Friday, November 27, 2009

The Thanksgiving Post Mortem

This was the year my sisters and I decided that the hosting of Thanksgiving would rotate between the three of us. Since Darcy hosted it last year, and Bridget is nearly eight months pregnant, it made perfect sense for me to put on this year's feast.

I don't think too many people would argue with the notion that this holiday is logistically the most difficult to host. I think it's one of those things that doesn't really dawn on people just how much work goes into hosting one of these things until they're faced with the task. Since this was the first time we had hosted this holiday since coming back to Cleveland, I decided to try and address some of my pet peeves from Thanksgivings past.

Eating off of paper plates with plasticware whilst sitting on a couch with three other people.

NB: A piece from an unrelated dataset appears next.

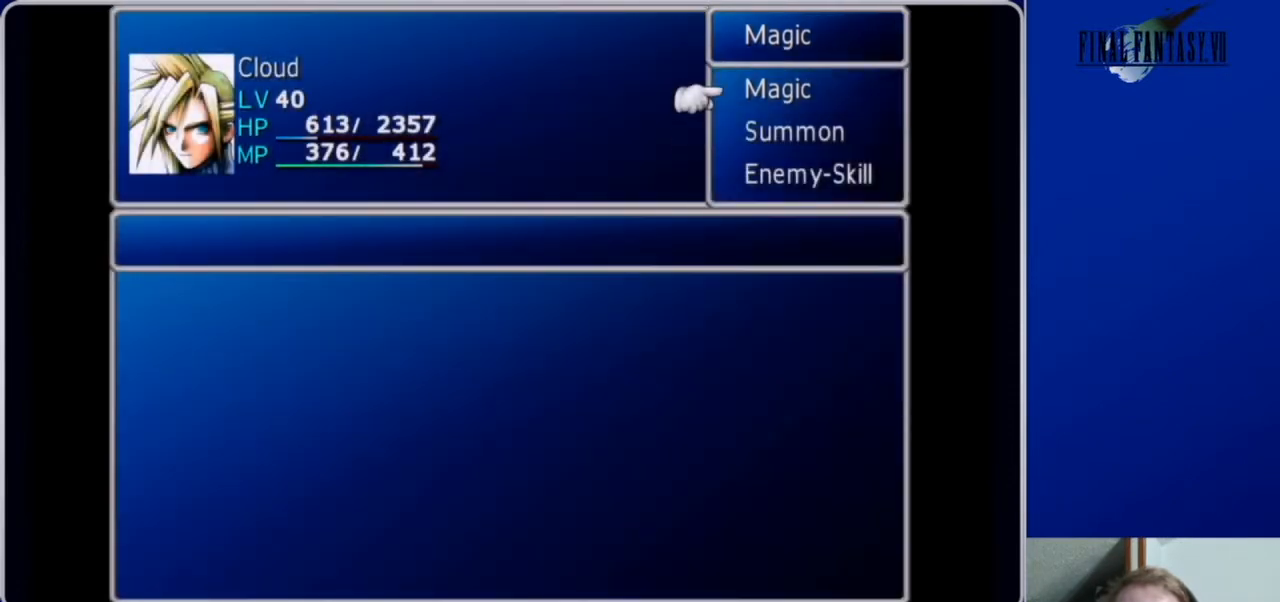
{"buttons": [], "left_stick": "center", "right_stick": "center", "events": [[100, "DPAD_UP", "up"], [133, "B", "down"], [233, "B", "up"], [333, "DPAD_DOWN", "down"], [467, "DPAD_DOWN", "up"]]}
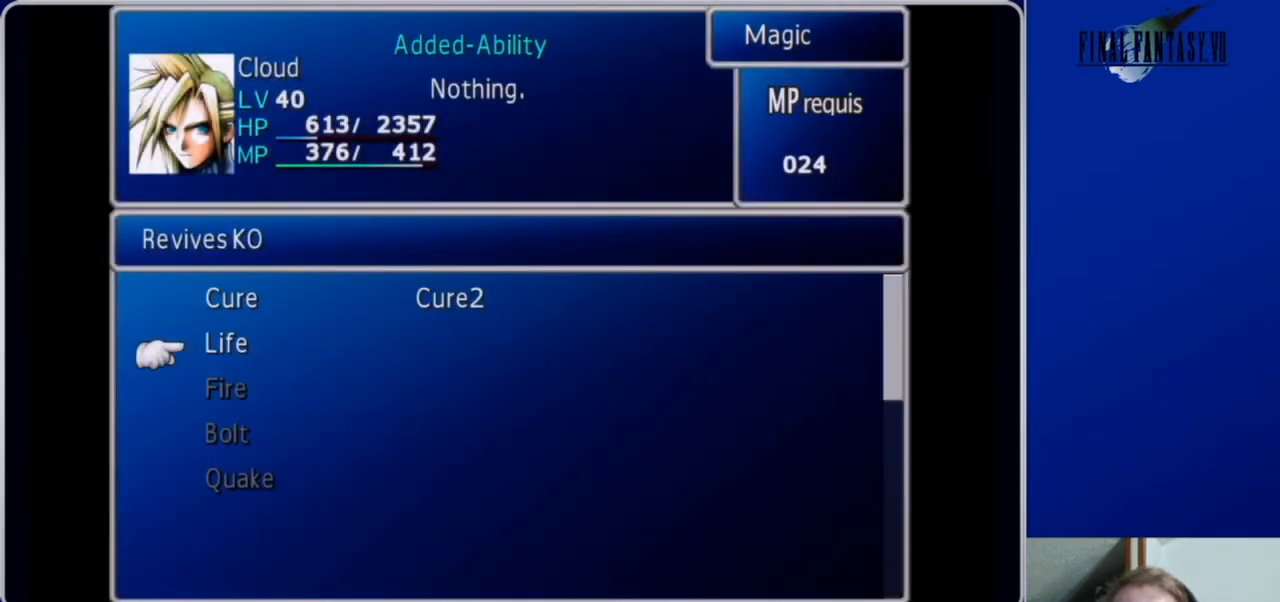
{"buttons": ["DPAD_RIGHT"], "left_stick": "center", "right_stick": "center", "events": [[233, "DPAD_UP", "down"], [333, "DPAD_UP", "up"], [467, "DPAD_RIGHT", "down"]]}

This was the year that there would be a seat for every man, woman, and child. With the help of Mike aka Cheesecake (my brother-in-law), we were able to shuttle chairs, tables, china, and silverware from the west side to my place. Moving some furniture around at the house we were comfortably able to fit fourteen *scratch that* fifteen adults and a kids table of two. My mother is famous for bringing last minute additions without asking first. The same thing happened at our wedding. The key is to take as many things out of her control as possible, thus removing as many holiday monkey wrenches from her bag as possible.

Cell Phones
Texting at the dinner table pisses me off. Are you that disinterested with the rest of us that you need to constantly glance down at your phone? I'll tell you what, you fix the food and get everything ready and I'll text. Let's see where things go.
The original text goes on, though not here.